Right to Left Text support in ibex
Ibex will render Arabic and Hebrew text. Support for right to left (rtl) text includes:
-
mirroring - where a character such as '(' is reversed so that it is still correct when the text is read right to left;
-
shaping of Arabic text - where a character changes shape depending on its surrounding characters;
-
support for the Unicode Bidirectional Algorithm including
the explicit embedding characters: LRO, RLO, LRE, RLE, PDF;
Text is read from the XSL-FO file in the natural order, by which we mean order in which the characters would be written. This means
that for a line of Arabic text (i.e. right to left) the first character on the line (which will be displayed at the right hand end)
is the first character in the XML.
Ibex can determine the direction of text from the letters which make up the text. It is not necessary to use
direction="rtl" to specify text direction.
Specifying
writing-mode="rl-tb" can be used to tell Ibex which side of an element is the start edge. This
affects (1) the order in which fo:table-cell elements are positioned across the fo:table-row, and (b) the
affect of properties such as border-start-width. When writing-mode="lr-tb" the start edge is the left hand edge,
when writing-mode="rl-tb" the start edge is the right hand edge.
For clarity the Arabic text in the example which follows is entered as Unicode values. This prevents your browser from
applying any formatting and makes the example easier to follow. In normal usage Arabic text would be entered as characters, not Unicode values.
Example
The following code displays two Arabic characters separated by a space:
<?xml version="1.0" encoding="utf-8"?>
<fo:root xmlns:fo="http://www.w3.org/1999/XSL/Format">
<fo:layout-master-set>
<fo:simple-page-master master-name="page"
page-height="29.7cm"

[Data excerpts]
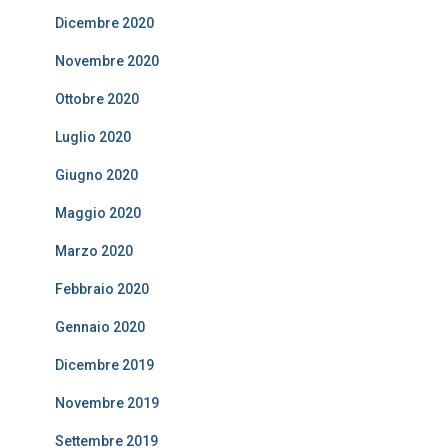
Dicembre 2020
Novembre 2020
Ottobre 2020
Luglio 2020
Giugno 2020
Maggio 2020
Marzo 2020
Febbraio 2020
Gennaio 2020
Dicembre 2019
Novembre 2019
Settembre 2019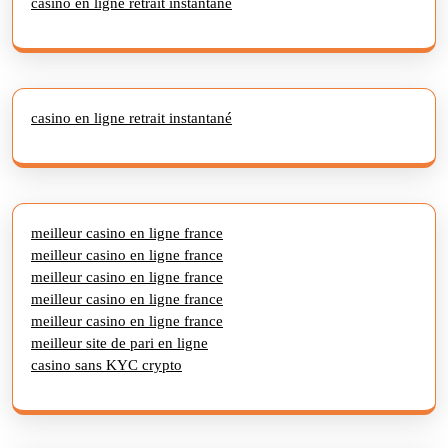
casino en ligne retrait instantané
casino en ligne retrait instantané
meilleur casino en ligne france
meilleur casino en ligne france
meilleur casino en ligne france
meilleur casino en ligne france
meilleur casino en ligne france
meilleur site de pari en ligne
casino sans KYC crypto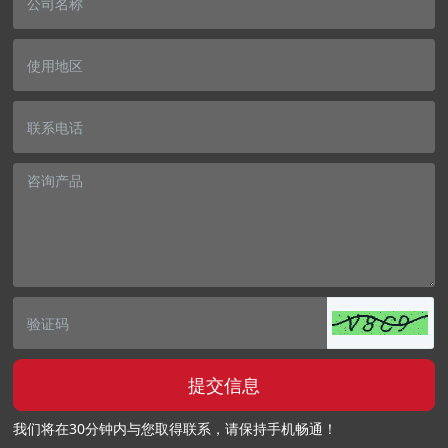
提交信息
我们将在30分钟内与您取得联系，请保持手机畅通！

* _Exercise 1_: List the explicit embedding characters named in the page on right-to-left text support in Ibex.
* _Exercise 2_: Reproduce the passage of the page on right-to-left text support in Ibex from "is the first" to "not Unicode values.".
* _Exercise 3_: Carry on the page on right-to-left text support in Ibex from the point where it stops.

* _Exercise result 1_: LRO, RLO, LRE, RLE, PDF

* _Exercise result 2_:
is the first character in the XML.
Ibex can determine the direction of text from the letters which make up the text. It is not necessary to use
direction="rtl" to specify text direction.
Specifying
writing-mode="rl-tb" can be used to tell Ibex which side of an element is the start edge. This
affects (1) the order in which fo:table-cell elements are positioned across the fo:table-row, and (b) the
affect of properties such as border-start-width. When writing-mode="lr-tb" the start edge is the left hand edge,
when writing-mode="rl-tb" the start edge is the right hand edge.
For clarity the Arabic text in the example which follows is entered as Unicode values. This prevents your browser from
applying any formatting and makes the example easier to follow. In normal usage Arabic text would be entered as characters, not Unicode values.

* _Exercise result 3_:
page-width="21cm" margin="2cm">
<fo:region-body margin-top="3cm"/>
</fo:simple-page-master>
</fo:layout-master-set>
<fo:page-sequence master-reference="page">
<fo:flow flow-name="xsl-region-body">
<fo:block-container writing-mode="rl-tb">
<fo:block font-family="arial" font-size="30pt" >
م ك
</fo:block>
</fo:block-container>
</fo:flow>
</fo:page-sequence>
</fo:root>
The two characters used are:
|
Unicode Value
|
Name
|
Appearance
|
|
U+0645
|
ARABIC LETTER MEEM
|
|
|
U+0643
|
ARABIC LETTER KAF
|
|
The Unicode information comes from
http://www.unicode.org/charts/PDF/U0600.pdf
Ordering
The two characters appear in the above FO in the order U+0645 U+0643. When Ibex renders the PDF it recognises that the text is Arabic and
reverses the order of the characters in the text, to produce this (note the space between the characters):
Shaping
The above image has a space between the two characters. If this space is removed script shaping will take place and the
glyphs will be changed to reflect the position of the character in the word. Each character has four possible formats:
- initial - when the character is the first character in the word;
- medial - when the character is in the middle of the word;
- final - when the character is the last character in the word;
- isolated - when the character is by itself.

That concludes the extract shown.